Estimated bacterial genome proportions. For the two simulated metagenomes (100 and 1,000 bacterial genomes, respectively), colored de Bruijn graphs were utilized to estimate the nucleotide proportion of each bacterial genome in its containing metagenome. Genome proportions in metagenomes followed a power law. Black lines show the expected nucleotide proportion for bacterial genomes while blue points represent proportions measured by colored de Bruijn graphs. (A) For the 100-genome metagenome, only two bacterial genomes were not correctly measured (2.0%), namely Methanococcus maripaludis X1 and Serratia AS9. Methanococcus maripaludis X1 was not detected because it was duplicated in the dataset as Methanococcus maripaludis XI, thus providing zero uniquely colored k-mers. Serratia AS9 was not detected because it shares almost all its k-mers with Serratia AS12. (B) For the 1,000-genome metagenome, 4 bacterial genomes were overestimated (0.4%) while 20 were underestimated (2.0%). These errors were due to highly similar bacterial genomes, hence they did not provide uniquely colored k-mers. This problem can be alleviated either by using a curated set of reference genomes or by using a taxonomy. The remaining 976 bacterial genomes had a measured proportion near the expected value.

Figure 3

Fast and efficient taxonomic profiling with distributed colored de Bruijn graphs. From a previous study, 124 metagenomic samples containing short paired reads were assembled de novo and profiled for taxons.
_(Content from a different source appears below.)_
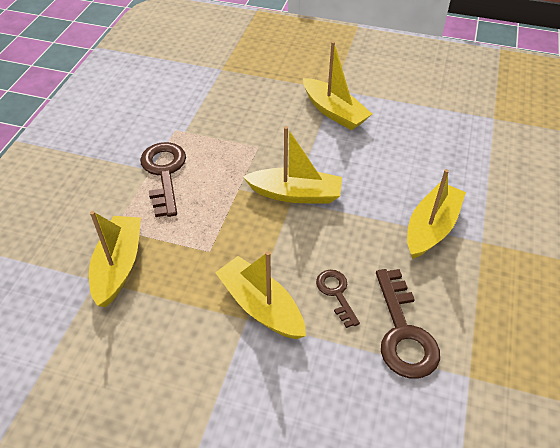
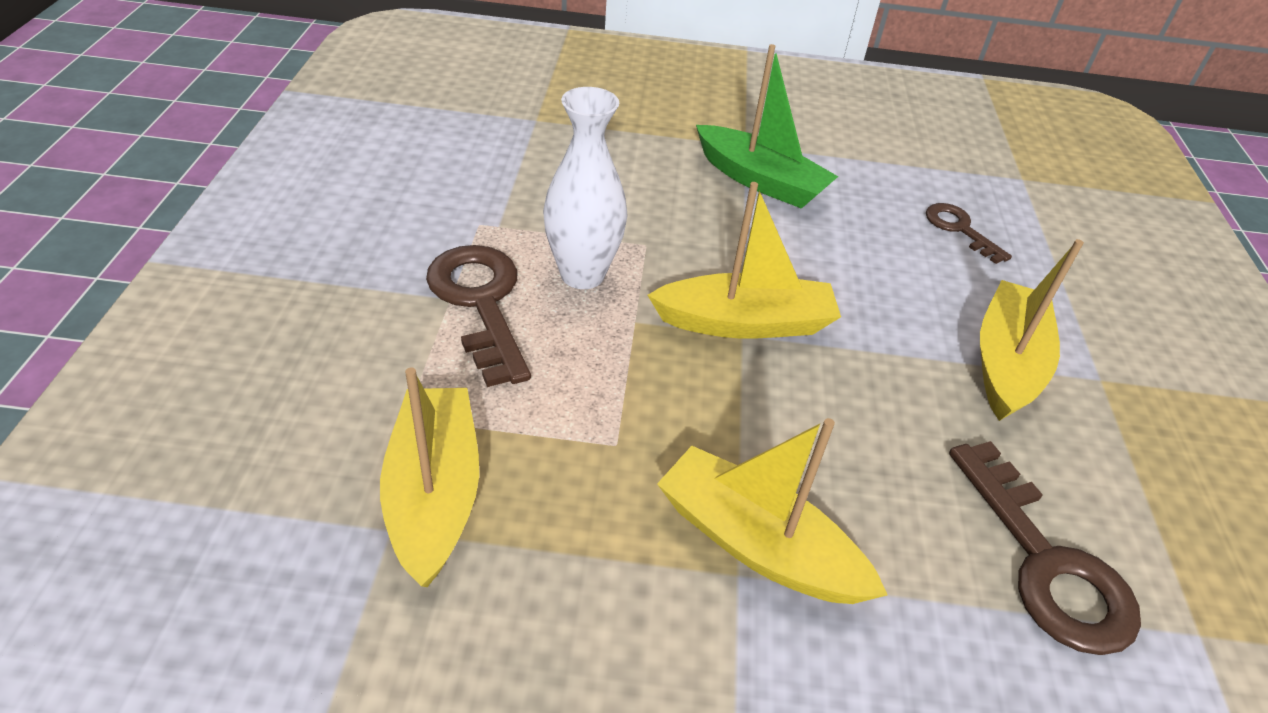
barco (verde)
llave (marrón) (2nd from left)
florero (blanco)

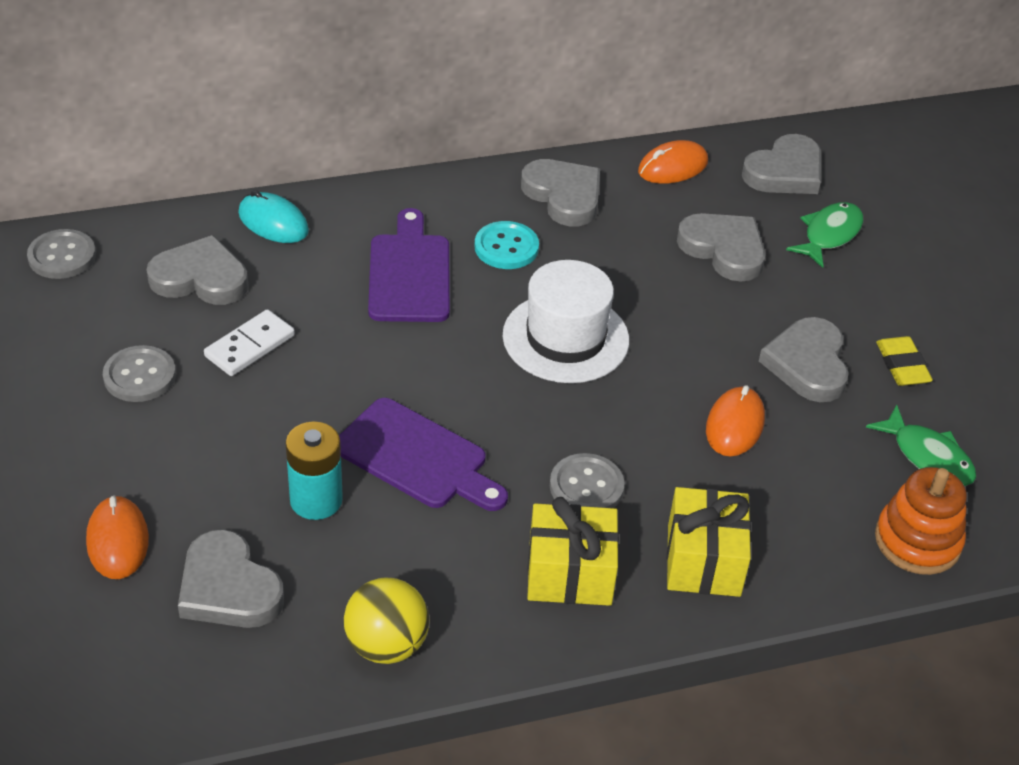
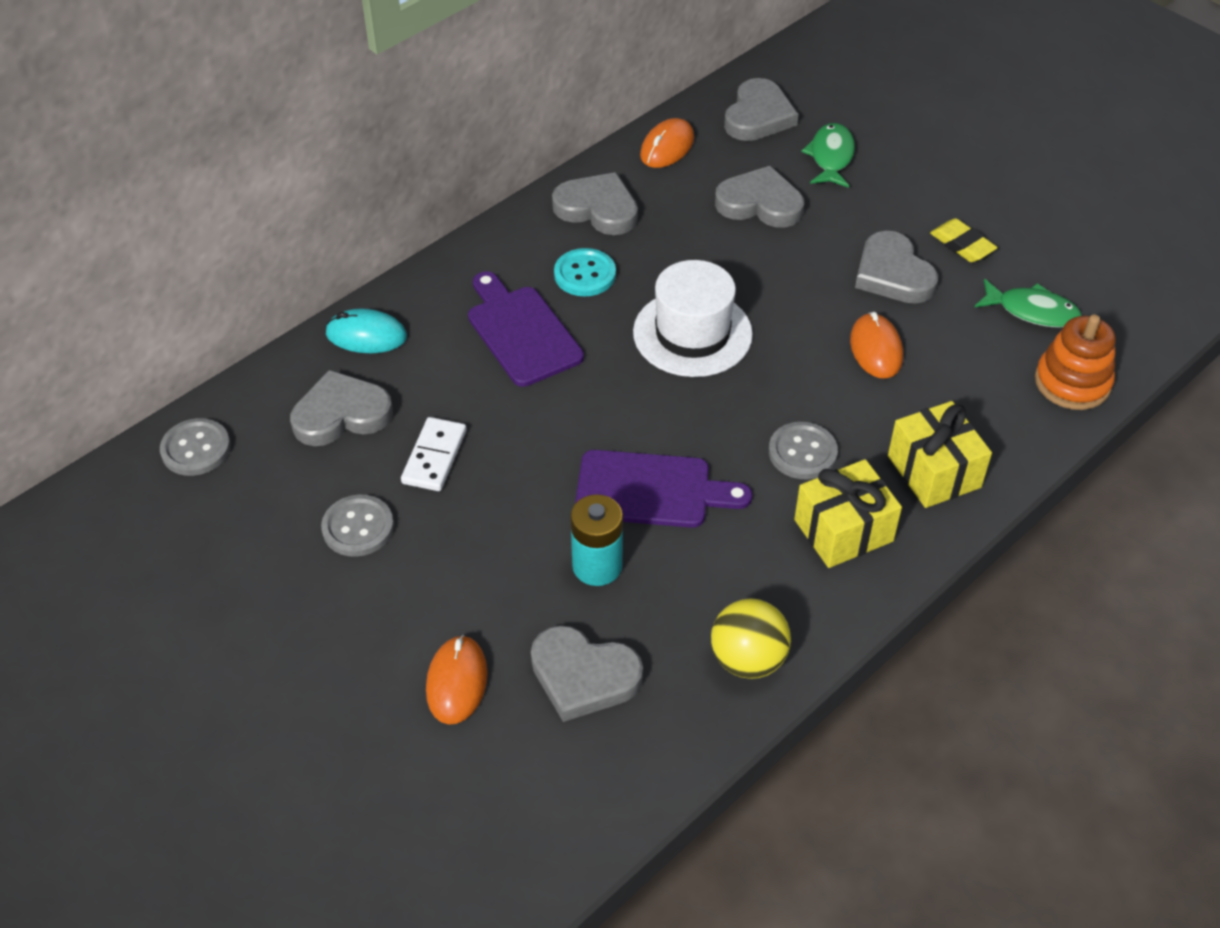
ratón (naranja) (1st from left)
The graph coloring occurred once the de Bruijn graph was assembled de novo. (A) The taxonomic profiles are shown for the phylum level. The two most abundant phyla were Firmicutes and Bacteroidetes. This is in agreement with the literature [22]. The abundance of human sequences was also measured. The phylum Chordata had two outlier samples. This indicates that two of the samples had more human sequences than the average, which may bias results. (B) At the genus level, the most abundant taxon was Bacteroides. This taxon occurred more than once because it was present at different locations within the Greengenes taxonomic tree. Also abundant is the genus Prevotella. Furthermore, the later had numerous samples with higher counts, which may help in non-parametric clustering. Two samples had higher abundance of human sequences, as indicated by the abundance of the genus Homo.

Figure 4

Principal component analysis shows two clusters. Principal component analysis (see Materials and methods) with abundances at the genus level yielded two distinct clusters. Abundances were obtained with colored de Bruijn graphs. One was enriched in the genus Bacteroides while the other was enriched in the genus Prevotella. Principal component 1 was linearly correlated with the genus Prevotella while principal component 2 was linearly correlated with the genus Bacteroides. This analysis suggests that there is a continuum between the two abundant genera Bacteroides and Prevotella. This interpretation differs from the original publication in which three human gut enterotypes were reported [23]. More recently, it has been proposed that there are only two enterotypes and individuals are distributed in a continuum between the two [42].

Figure 5

Ontology profiling with colored de Bruijn graphs. Gene ontology profiles were obtained by coloring of the graph resulting from de novo assembly. Gene ontology has three domains: biological process, cellular component and molecular function. For each domain, only the 15 most abundant terms are displayed. (A) Ontology terms in the biological process domain were profiled. Some of these have several outlier samples, namely oxidation-reduction process and DNA recombination. (B) Ontology profiling for cellular component terms is shown. The most abundant is the membrane term. (C) The profile for molecular function terms is shown. Binding functions are the most abundant with ATP binding, nucleotide binding and DNA binding in the top three. Next is catalytic activity, which is a general term. More specific catalytic activities are listed.